In a world where much is out of our control, the Web allows us to prepare ourselves. But are we becoming a society of lurkers?
Written by Ella Morton, Contributor on

In a memorable episode of Absolutely Fabulous, frustrated fashionista Edina blurted out "I don't want more choice, I just want nicer things!". It's a sentiment that carries surprising weight in a world that offers four varieties of sugarless Coke.

My social theory #45 about the Web is that we like it because it allows us to regain some control over our lives. Want to go to a new restaurant? Research the menu, location and opening hours online, then print out a map from WhereIs or use your in-car GPS to get there. You'll know exactly what to expect when you arrive, because you read reviews on Eatability, took the 360 degree virtual tour on the restaurant's Web site and discussed whether or not to tip in an online forum.

This desire to be prepared, informed and in control strikes me as a reaction against a society that increasingly foists things upon us. On a typical day, most of us will grab a coffee to sip as we impatiently await the tardy arrival of a bus or train. We'll squish in with the other harried commuters and try not to scald any of them on the journey, during which some Very Important Businessperson will take a Very Important Mobile Phone Call. Advertising will fight for our attention on buses, in supermarket queues, and even on toilet cubicle doors. We'll put in eight, nine, maybe 10 hours at the office and then repeat the public transport rigmarole with clothes and hair more rumpled than the morning.
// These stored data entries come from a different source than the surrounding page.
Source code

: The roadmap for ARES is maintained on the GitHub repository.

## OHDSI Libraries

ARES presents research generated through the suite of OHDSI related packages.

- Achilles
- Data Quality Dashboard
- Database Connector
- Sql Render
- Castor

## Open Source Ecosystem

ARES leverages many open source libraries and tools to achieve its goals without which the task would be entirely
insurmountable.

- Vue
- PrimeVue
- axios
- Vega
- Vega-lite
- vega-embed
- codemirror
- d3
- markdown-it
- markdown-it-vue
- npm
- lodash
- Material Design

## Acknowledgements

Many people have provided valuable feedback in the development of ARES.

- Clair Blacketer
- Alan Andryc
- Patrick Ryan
It's all a bit much, really. No wonder we feel comforted by the idea of knowing what we'll get.

My contention though, is this: has the availability of information made us less willing to be vulnerable? Has it removed the element of surprise, or even made us more timid? By timid, I mean that we would rather assume the "lurker" role and investigate things online than venture into the real world and meet with human beings.

Here's an example. Say I was organising a red hot and happening party. To find a venue, I'd perhaps swing by the Vogue forums (frequented by scores of young women who like to discuss everything from the ethical issues arising from drug trafficking to the agony of wearing heels that squeak). I'd do a search for "party venue", see where the young and gorgeous are going on Saturday nights, and investigate the room rates and function packages available in PDF format from the Flash-intro'd sites of various bars and clubs.

...then I'd probably lose patience and spend the money on cask wine and a rotating disco light, but that's not the point. The point is that I would have been able to plan my entire party without ever having to talk to pretentious club owners or intimidating event organisers. And even though I'm no sociophobic recluse, that lack of need to interact with strangers is pretty appealing.